It’s everything you need on the week before Christmas. Cheap. Customizable. Comforting, but not too heavy - you’ve gotta save room for that turkey in a few days’ time.
The cheese can be anything you like from the classic cheddar to sheep (I made this in Spain so I stuck in Manchego). Swap cauliflower for all manner of vegetables. Hell, stick some bacon in there if you’ve got it to hand.
And because I had them in the fridge, I topped it all off with some finely chopped chillies in adobo sauce for a kick up the ass - very much needed the first time I made this recipe back in Spain, during a busy work day.
The original recipe
Serves 4
4 tablespoons butter
One small cauliflower chopped into bitesize pieces
One small white onion finely chopped
2 cloves garlic finely chopped
4 tablespoons all-purpose flour
Chicken stock, water or vegetable stock - around 3/4 litre / 3 cups
Milk - around 250ml / 1 cup
2 handfuls of grated cheese of your choosing (cheddar is my go-to)
1/2 cup sweetcorn kernels (frozen or canned)

→ **DATASET**
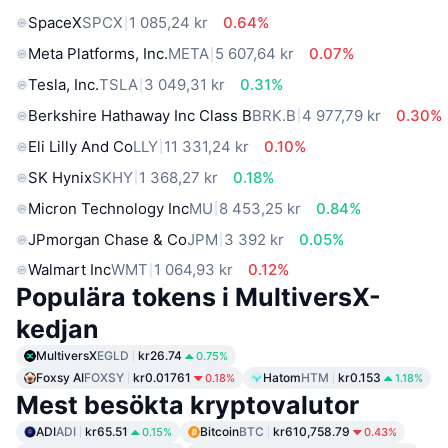
SpaceX
SPCX
1 085,24 kr
0.64%
Meta Platforms, Inc.
META
5 607,64 kr
0.07%
Tesla, Inc.
TSLA
3 049,31 kr
0.31%
Berkshire Hathaway Inc Class B
BRK.B
4 977,79 kr
0.30%
Eli Lilly And Co
LLY
11 331,24 kr
0.10%
SK Hynix
SKHY
1 368,27 kr
0.18%
Micron Technology Inc
MU
8 453,25 kr
0.84%
JPmorgan Chase & Co
JPM
3 392 kr
0.05%
Walmart Inc
WMT
1 064,93 kr
0.12%
Populära tokens i MultiversX-
kedjan
MultiversX
EGLD
kr26.74
0.75%
Foxsy AI
FOXSY
kr0.01761
Hatom
HTM
kr0.153
0.18%
1.18%
Mest besökta kryptovalutor
ADI
ADI
kr65.51
Bitcoin
BTC
kr610,758.79
0.15%
0.43%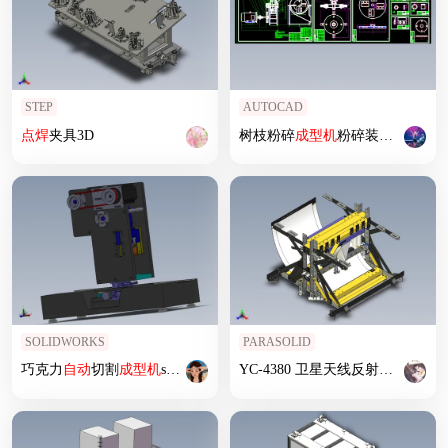
STEP
AUTOCAD
点焊
夹具3D
树枝粉碎
成型机
粉碎装置的
设计
SOLIDWORKS
PARASOLID
巧克力
自动
切割
成型机
sw17可编辑
YC-4380 卫星天线反射面
自动
成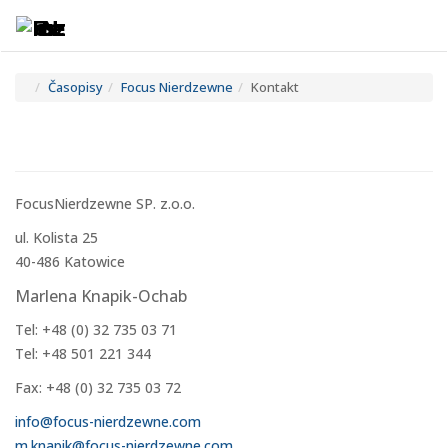
Toggle
Tog
navigatio
navi
Časopisy
Focus Nierdzewne
Kontakt
FocusNierdzewne SP. z.o.o.
ul. Kolista 25
40-486 Katowice
Marlena Knapik-Ochab
Tel: +48 (0) 32 735 03 71
Tel: +48 501 221 344
Fax: +48 (0) 32 735 03 72
info@focus-nierdzewne.com
m.knapik@focus-nierdzewne.com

→ **REQUIREMENT 1**
Answer these from the cauliflower recipe text:
(a) Which cheese went into the dish when it was made in Spain?
(b) How many people does the original recipe serve?
(c) How much flour does the ingredient list call for?
→ **REQUIREMENT 2**
Render this sentence from the cauliflower recipe text in Spanish: "Swap cauliflower for all manner of vegetables."
→ **REQUIREMENT 3**
Resume the cauliflower recipe text after its last line, continuing in the same style.

→ **RESPONSE AREA 1**
(a) Manchego
(b) 4
(c) 4 tablespoons of all-purpose flour

→ **RESPONSE AREA 2**
Cambia la coliflor por todo tipo de verduras.

→ **RESPONSE AREA 3**
Salt and pepper
Optional - chipotle chilies in adobo sauce
Bring a pot of water to a boil and stick in the cauliflower florets. Boil for 10 minutes until soft but not falling apart. Alternatively, you can roast the florets in a 180C/350F oven for around 20-30 minutes, turning regularly until golden (I would have done this but my current Airbnb doesn’t have an oven).
Drain the cauliflower and set aside.
Heat the butter in a saucepan over a medium heat and gently fry the onions for around 7-8 minutes until cooked but not colored. Add the garlic and fry for a few minutes longer taking care not to let it catch.
Add the flour to the butter and onion mixture. Keep the temperature low and stir the mixture constantly for about 10 minutes. You want to cook out the flour so it loses its floury texture and flavor. Once the mixture starts to go a golden, almost nutty colour, you’re ready to go.
Keeping the heat low, pour in the stock a little bit at a time. Stir vigorously or use a whisk if you start to see lumps.
Once all the stock has gone, start to use the milk to thin out the soup. You want it around double cream consistency. The soup thickens as it heats up, so I like to pour some milk in, wait until it thickens then add more as needed.
Add the cauliflower, sweetcorn, and cheese, and season. Cook for another 5-6 minutes until everything is piping hot and the cheese has melted. Add more stock if it thickens too much.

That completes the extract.